Publicity and training attempts have been stunted by lack of funding. Non-profit Stop Child Abuse & Neglect, or SCAN, has a free workshop to train professionals on Indiana’s safe-haven law.

Because of cuts in funding to SCAN’s “Prevention Through Education” program, that and other programs offered outside Allen County were discontinued last month, SCAN Communications Director Stephanie Jentgen said.

From 2004 until the start of this month, SCAN educated more than 2,300 professionals on the law and how to assist people to drop off infants, Jentgen said.

But while knowledge may have increased among professionals, cases such as Lesch’s show it’s lacking among parents, National Safe Haven Alliance board member Floyd said.

Last year, Nebraska’s new safe-haven law had a critical omission that resulted in children as old as 17 being left at hospitals there.

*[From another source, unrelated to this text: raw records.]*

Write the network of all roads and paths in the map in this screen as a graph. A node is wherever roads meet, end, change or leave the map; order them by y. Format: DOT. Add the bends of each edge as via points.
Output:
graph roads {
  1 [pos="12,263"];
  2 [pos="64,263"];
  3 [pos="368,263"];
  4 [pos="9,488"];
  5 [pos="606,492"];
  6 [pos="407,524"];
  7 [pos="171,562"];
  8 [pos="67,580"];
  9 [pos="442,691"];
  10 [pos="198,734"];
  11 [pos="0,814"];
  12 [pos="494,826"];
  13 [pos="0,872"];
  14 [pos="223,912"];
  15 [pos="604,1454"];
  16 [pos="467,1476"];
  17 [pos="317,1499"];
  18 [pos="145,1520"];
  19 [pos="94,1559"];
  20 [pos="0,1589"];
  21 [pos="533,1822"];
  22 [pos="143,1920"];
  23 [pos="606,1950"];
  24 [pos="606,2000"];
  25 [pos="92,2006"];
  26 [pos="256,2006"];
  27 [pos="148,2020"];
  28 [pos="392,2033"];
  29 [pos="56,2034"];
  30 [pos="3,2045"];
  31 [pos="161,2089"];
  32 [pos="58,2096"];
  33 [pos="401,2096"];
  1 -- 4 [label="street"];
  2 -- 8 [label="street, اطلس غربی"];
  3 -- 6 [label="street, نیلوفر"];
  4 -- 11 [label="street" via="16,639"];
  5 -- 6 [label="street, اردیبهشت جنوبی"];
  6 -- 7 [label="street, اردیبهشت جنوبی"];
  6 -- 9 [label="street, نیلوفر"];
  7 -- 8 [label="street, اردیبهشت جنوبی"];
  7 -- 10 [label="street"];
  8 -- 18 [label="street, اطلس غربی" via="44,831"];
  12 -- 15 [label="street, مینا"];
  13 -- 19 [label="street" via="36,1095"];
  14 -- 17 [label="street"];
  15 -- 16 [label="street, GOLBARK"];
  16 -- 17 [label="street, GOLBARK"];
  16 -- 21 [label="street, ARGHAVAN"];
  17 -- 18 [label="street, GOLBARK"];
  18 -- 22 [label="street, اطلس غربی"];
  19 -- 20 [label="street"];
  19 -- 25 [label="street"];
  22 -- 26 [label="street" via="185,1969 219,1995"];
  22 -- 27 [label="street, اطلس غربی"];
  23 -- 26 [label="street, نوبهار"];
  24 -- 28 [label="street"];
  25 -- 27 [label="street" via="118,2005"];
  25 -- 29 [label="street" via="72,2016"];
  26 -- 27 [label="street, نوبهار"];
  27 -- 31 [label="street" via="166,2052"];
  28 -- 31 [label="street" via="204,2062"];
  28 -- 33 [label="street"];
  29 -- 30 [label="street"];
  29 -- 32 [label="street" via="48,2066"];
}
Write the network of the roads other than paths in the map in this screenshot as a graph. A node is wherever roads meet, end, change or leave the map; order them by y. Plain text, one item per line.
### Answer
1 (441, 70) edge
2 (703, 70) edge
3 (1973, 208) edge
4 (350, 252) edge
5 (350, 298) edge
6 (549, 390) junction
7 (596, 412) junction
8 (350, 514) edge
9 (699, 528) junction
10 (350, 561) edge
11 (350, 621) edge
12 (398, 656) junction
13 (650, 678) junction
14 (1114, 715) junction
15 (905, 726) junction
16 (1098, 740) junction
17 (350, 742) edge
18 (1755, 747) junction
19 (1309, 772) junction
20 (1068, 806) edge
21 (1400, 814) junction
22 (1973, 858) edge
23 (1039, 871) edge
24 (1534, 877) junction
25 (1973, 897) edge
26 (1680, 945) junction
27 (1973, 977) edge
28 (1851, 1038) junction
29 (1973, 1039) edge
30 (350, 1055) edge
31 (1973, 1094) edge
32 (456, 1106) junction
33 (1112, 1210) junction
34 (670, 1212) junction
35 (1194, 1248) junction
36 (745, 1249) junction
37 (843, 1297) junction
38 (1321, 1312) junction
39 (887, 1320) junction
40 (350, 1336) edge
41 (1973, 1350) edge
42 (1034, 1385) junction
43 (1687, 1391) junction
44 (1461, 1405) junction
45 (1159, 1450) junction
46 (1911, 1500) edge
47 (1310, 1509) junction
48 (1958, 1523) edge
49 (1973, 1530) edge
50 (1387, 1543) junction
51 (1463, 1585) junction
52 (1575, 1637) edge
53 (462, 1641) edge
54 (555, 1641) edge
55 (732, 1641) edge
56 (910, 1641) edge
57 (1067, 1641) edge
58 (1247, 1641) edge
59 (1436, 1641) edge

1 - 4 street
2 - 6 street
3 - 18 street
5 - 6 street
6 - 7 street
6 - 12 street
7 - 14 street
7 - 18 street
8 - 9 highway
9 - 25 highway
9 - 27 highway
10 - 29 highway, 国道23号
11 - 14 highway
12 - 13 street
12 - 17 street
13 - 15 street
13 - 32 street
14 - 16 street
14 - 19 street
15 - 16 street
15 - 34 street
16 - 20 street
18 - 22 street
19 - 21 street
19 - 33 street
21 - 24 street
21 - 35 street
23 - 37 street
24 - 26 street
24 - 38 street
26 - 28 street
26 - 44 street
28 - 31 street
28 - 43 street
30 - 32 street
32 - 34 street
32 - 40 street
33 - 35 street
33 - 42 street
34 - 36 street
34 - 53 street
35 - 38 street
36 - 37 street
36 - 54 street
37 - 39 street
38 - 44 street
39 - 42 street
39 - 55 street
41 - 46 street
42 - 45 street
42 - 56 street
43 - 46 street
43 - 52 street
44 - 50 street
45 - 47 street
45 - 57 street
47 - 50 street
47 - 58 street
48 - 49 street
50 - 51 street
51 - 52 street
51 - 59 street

But even the bad publicity from that loophole – which the state quickly closed – helped get out the word about safe-haven laws, he said.

Now Floyd hopes the publicity surrounding Lesch’s case might spur northeast Indiana schools – especially in DeKalb County – to do as some schools in Illinois have done and add information about safe-haven laws to their curriculum.

For Floyd, who owns an advertising and public relations agency, the fight has been frustrating. He applied for non-profit status for an Indiana-specific safe-haven organization earlier this year, but the organization remains grounded for lack of funding. He believes the curriculum initiative has great potential, but he can’t get the word out alone.

“We know precisely what we need to do,” he said. “It’s just the time and the money to do it.”